The root is a wounded society looking for a visible enemy.
Recent attacks on migrants have once again exposed a painful reality. African migrants are being blamed for unemployment, crime, poverty, and failing public services. Yet if we are honest, these problems existed long before the latest arrivals crossed our borders. The foreigner has become a convenient target for anxieties whose origins lie much deeper.
South Africa’s xenophobia cannot be understood without understanding our history.
The first driver is material despair. Millions of South Africans live with unemployment, insecurity, and diminishing hope. Youth unemployment remains catastrophic. For many young people, the promise of democracy has not translated into meaningful economic opportunity. This is not simply an economic crisis. It is a crisis of dignity. When people feel excluded from the future, anger accumulates. That anger seeks an object.
The second driver is state failure. Broken Home Affairs systems, porous borders, corruption, weak policing, collapsing municipal services and growing poverty create a perception that nobody is in control. Communities experience daily insecurity while those responsible often appear absent or unaccountable. Migrants then become the visible face of failures that originate elsewhere.
The third driver is political opportunism. Throughout history, politicians and movements have converted social pain into political capital. Fear is mobilised. Frustration is redirected. Instead of addressing the structural causes of unemployment, inequality and exclusion, vulnerable groups become scapegoats. Xenophobia is not only an expression of anger. It is often politically harvested.

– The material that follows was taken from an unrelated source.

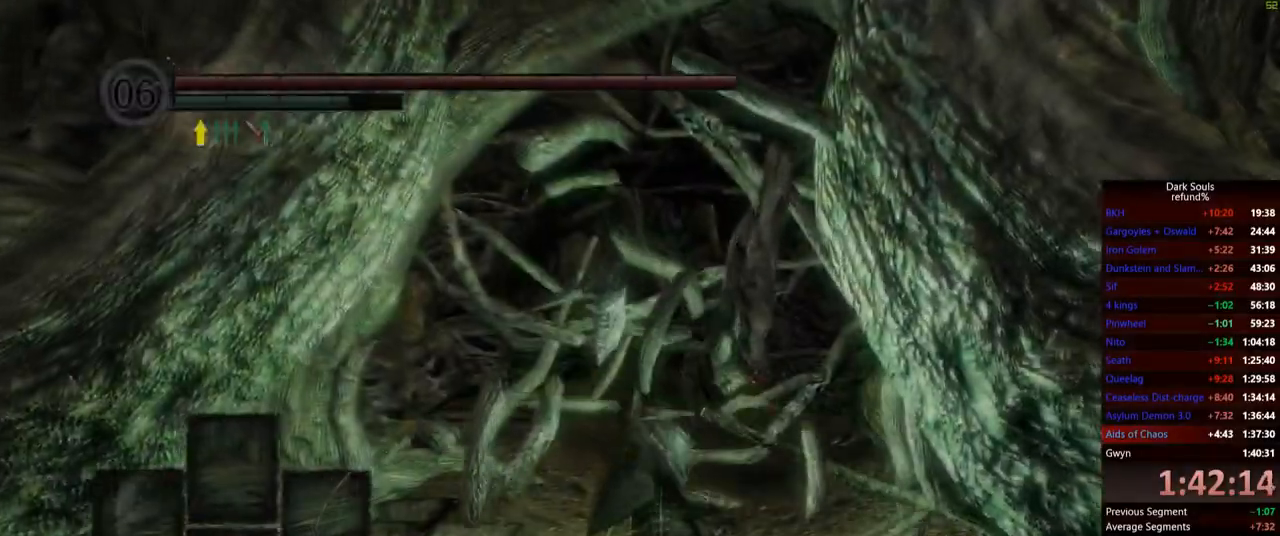
{"buttons": [], "left_stick": "up", "right_stick": "down-right", "events": [[84, "B", "up"], [334, "right_stick", "down"], [401, "right_stick", "down-right"]]}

But there is a deeper layer that is rarely discussed.
Apartheid was not only a system of racial discrimination. At its core, it was a cheap labour system. Land was taken, movement restricted, enterprise suppressed, and education deliberately narrowed. Hendrik Verwoerd, the chief architect of apartheid, made the intention explicit when he declared:
“There is no place for the Bantu in the European community above the level of certain forms of labour.”
He also asked:
“What is the use of teaching the Bantu child mathematics when it cannot use it in practice?”
These were not isolated remarks. They were a blueprint. The objective was not to educate Africans to become entrepreneurs, owners, innovators or competitors. The objective was to produce labour. Generations were conditioned to seek employment rather than create enterprises, to depend on wages rather than build wealth, and to serve an economy from which they were largely excluded.
Thirty-two years into democracy, another uncomfortable truth remains. While political power changed hands in 1994, economic power has proved far more resistant to transformation. Large sectors of our economy remain concentrated in patterns established under apartheid. Wealth, ownership, access to capital and market power are still heavily shaped by historical privilege.
For millions of South Africans, political freedom has not yet translated into economic freedom.
This is where the xenophobia debate becomes especially tragic.
Many migrants arrive with little more than courage, determination and hope. They open shops, restaurants, repair businesses, transport services and small enterprises. They work long hours, pool resources, support one another and create livelihoods where none previously existed.
History teaches us that great cities and great nations are often built by people willing to take risks in pursuit of a better life. New York, London, Toronto, Nairobi, Johannesburg and countless others were shaped by migrants and entrepreneurs. They did not simply create wealth for themselves. They created jobs, services, supply chains and opportunities for others.